Marianne Williamson, the author and self-help guru who is seeking the Democratic nomination for president, has drawn outsize attention during the first two debates for her unconventional responses.
A federal judge has tossed out the DNC’s suit against Russia, Trump campaign officials and Wikileaks regarding a massive email hack in the runup to the 2016 presidential election that the Dems said was part of a joint operation to put Donald Trump in power.
New York officials will agree to delay acting on a congressional request for Trump’s tax returns until there’s a ruling about whether a federal judge in Washington has jurisdiction in the matter, according to a court filing in federal court in D.C.
National Grid reported 9,000 customers were without power in Saratoga County and another 3,000 in Albany County in the aftermath of another wave of storms blanketing the Capital Region.
Gun owners in New York with children in their homes have 60 days to comply with stricter new storage requirements or face the potential of a misdemeanor charge.
New York has become the 12th state that allows child care to qualify as a campaign expense.
The state Attorney General’s Office is seeking a 90-day discovery period for depositions and document acquisition before the St. Clare’s Corporation dissolves.
The State Police are putting out a warning of a phone scam in the Capital Region.
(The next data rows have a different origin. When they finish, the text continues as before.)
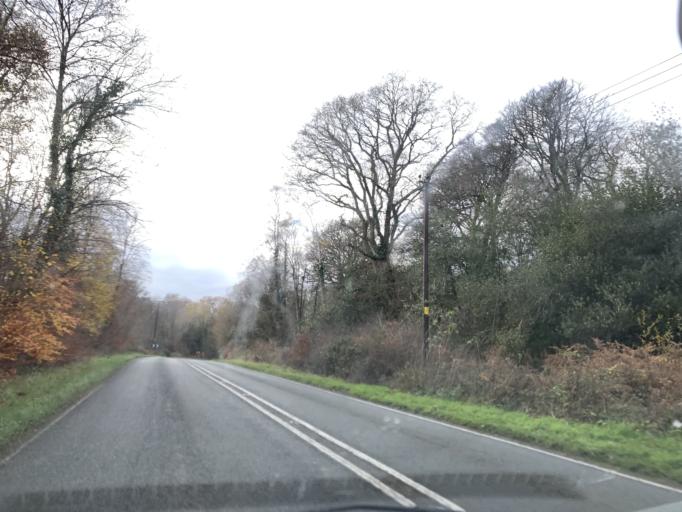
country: GB
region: England
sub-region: Hampshire
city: Lyndhurst
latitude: 50.8598
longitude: -1.6035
Someone is contacting people, pretending to be with the law enforcement agency, and then requesting personal information.
Siena College is mourning the loss of its president, Brother F. Edward Coughlin, who died at 71 early yesterday morning in Rochester following complications from non-emergency heart surgery.
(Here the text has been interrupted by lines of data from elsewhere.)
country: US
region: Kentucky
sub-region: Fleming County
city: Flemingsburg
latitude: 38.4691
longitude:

A 19-year-old Albany man is behind bars in the Albany County Jail, and facing charges of rape, kidnapping, robbery and burglary.
The man was out on bail on charges of raping a woman at a Schenectady student-housing complex in April when he forced his way into the residence of a Frost Street woman, raped her at knifepoint, and then ordered her at gunpoint to drive to a SEFCU branch and withdraw money from an ATM.
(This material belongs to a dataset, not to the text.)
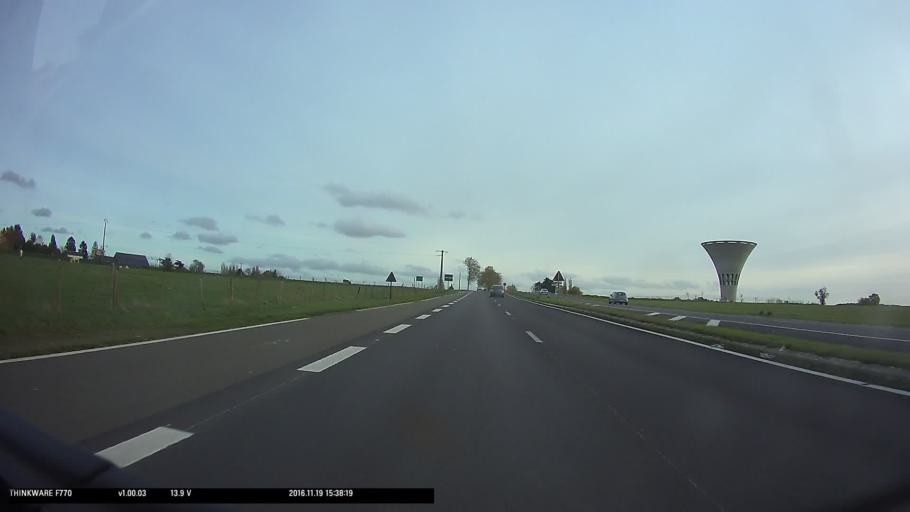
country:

Nearly a dozen members of disgraced NXIVM leader Keith Raniere’s “inner circle” shared the purported self-help guru’s penchant for trying to dodge taxes, records show.
New York’s Olympic Regional Development Authority (ORDA) has approved plans to modernize Lake Placid’s Olympic Center. Preliminary work is expected to get under way in November and be completed in 2022, in time for the 2023 Winter World University Games.
The NYT picked up the story of Kat Sullivan, who rented a billboard last year to call for stronger protections against child sex abusers and is now locked in a battle with the state’s ethics commission, which says she could be guilty of a misdemeanor and fined more than $40,000 if she continues to refuse to register as a lobbyist.
Since leaving his 1-year-old twins in his broiling car while he was at work on Friday, killing them, Juan Rodriguez has been in a state of disbelief, struggling to understand how he could have forgotten to drop them off at their day care.
Brian Grupp, the owner of West Creek Buffalo Co., says he has found about 60 of his 75 missing bison, which escaped his ranch over the weekend. Now he said it’s just a matter of getting them to come home.